BEGIN

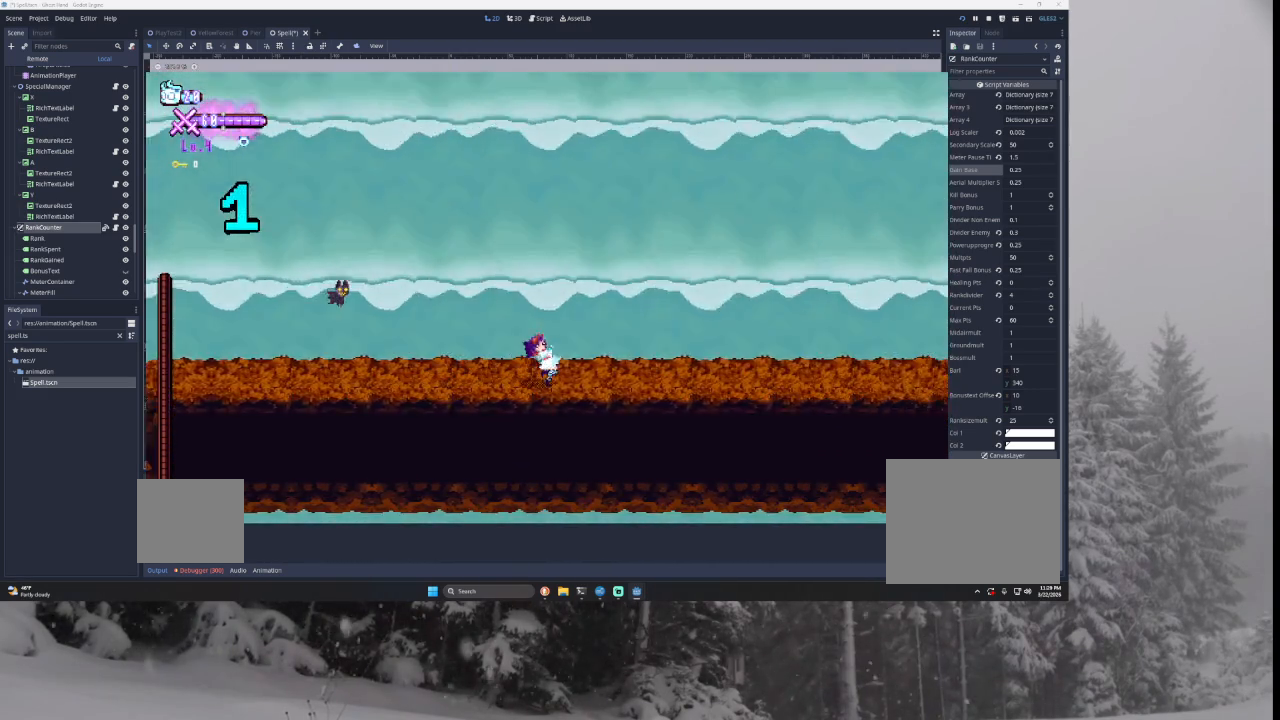
{"buttons": [], "left_stick": "right", "right_stick": "center", "events": []}
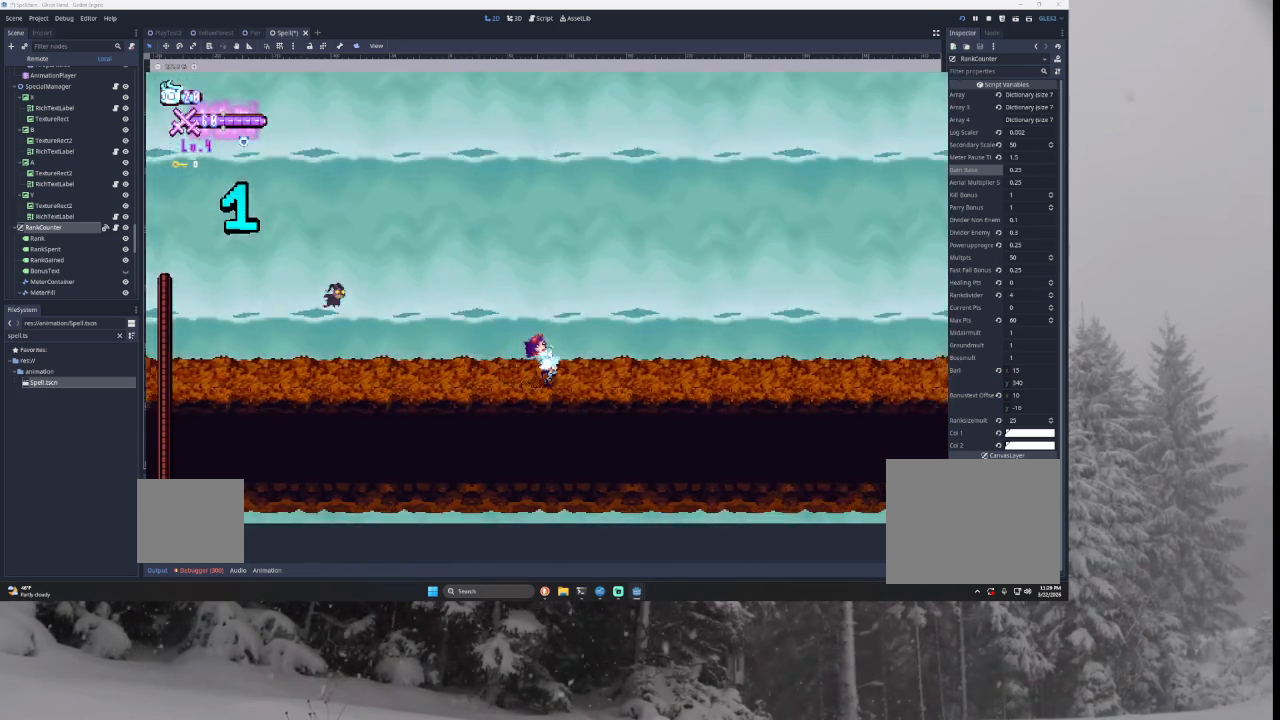
{"buttons": [], "left_stick": "right", "right_stick": "center", "events": []}
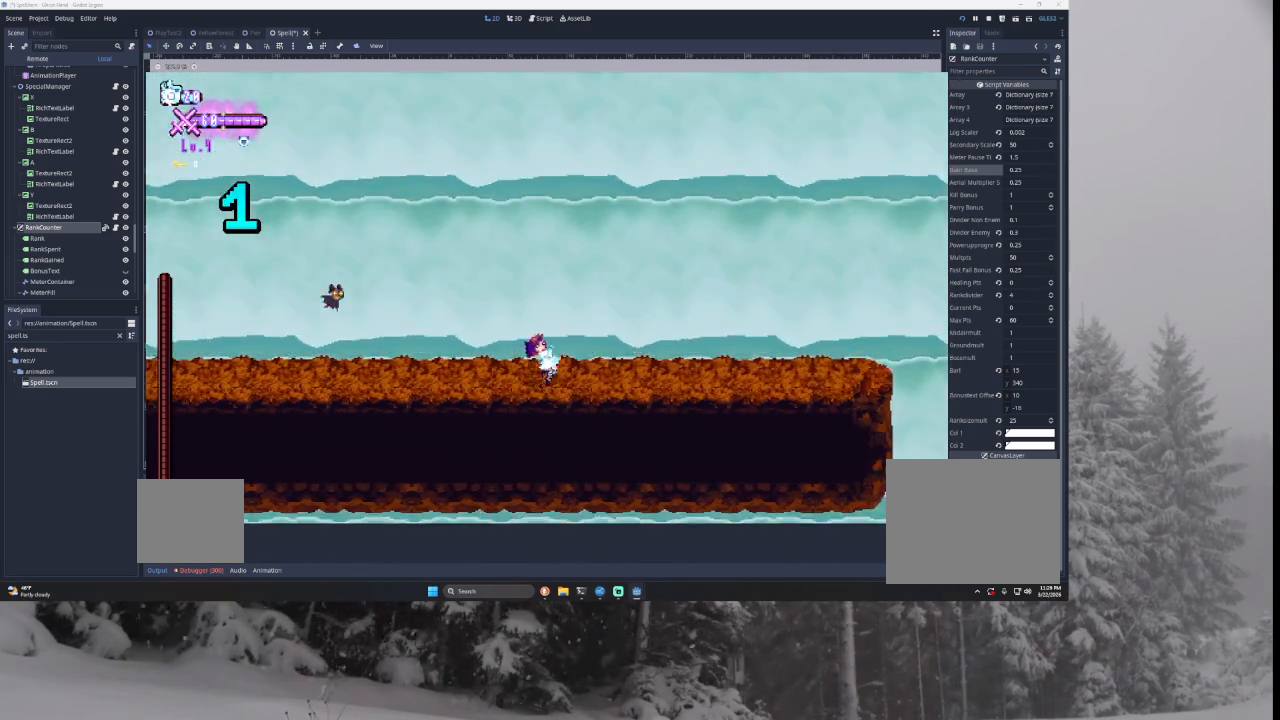
{"buttons": [], "left_stick": "right", "right_stick": "center", "events": []}
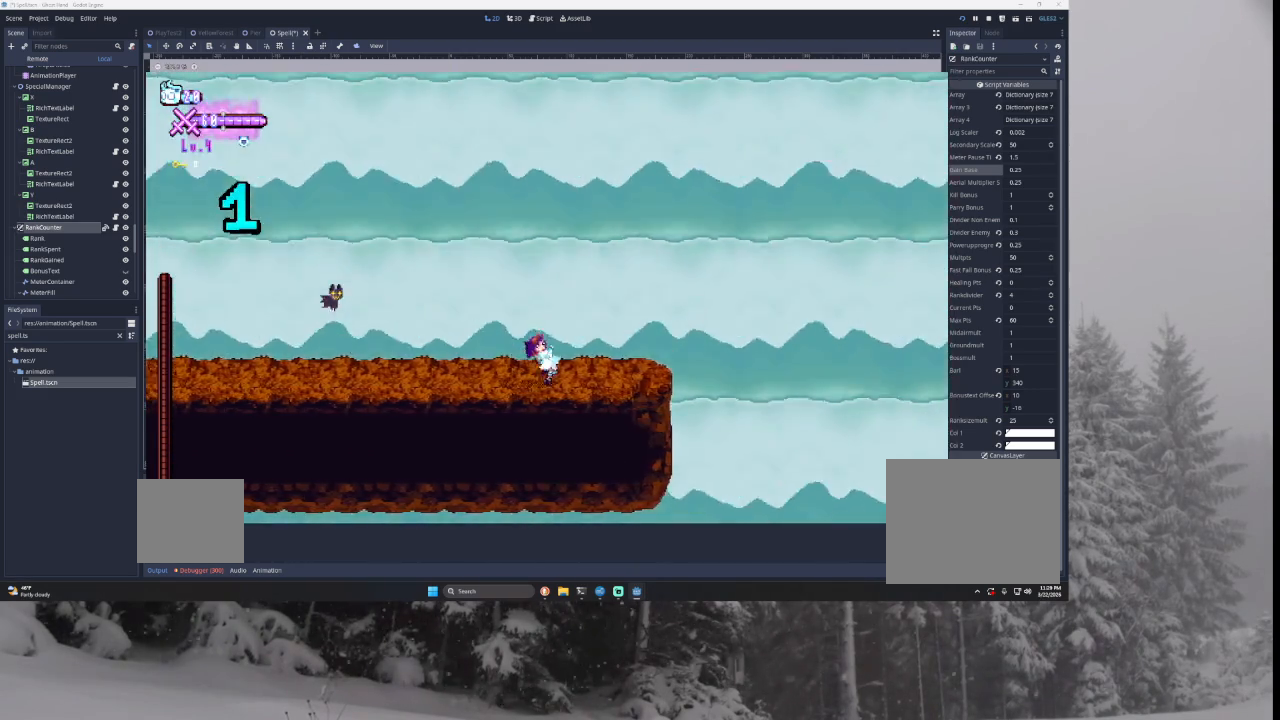
{"buttons": ["TRIANGLE"], "left_stick": "right", "right_stick": "center", "events": [[200, "TRIANGLE", "down"]]}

END

- **Exercise brief**:
Copy all of the data above exactly. Leave out every picture.

- **Solution for this exercise**:
{"buttons": [], "left_stick": "right", "right_stick": "center", "events": []}
{"buttons": [], "left_stick": "right", "right_stick": "center", "events": []}
{"buttons": [], "left_stick": "right", "right_stick": "center", "events": []}
{"buttons": ["TRIANGLE"], "left_stick": "right", "right_stick": "center", "events": [[200, "TRIANGLE", "down"]]}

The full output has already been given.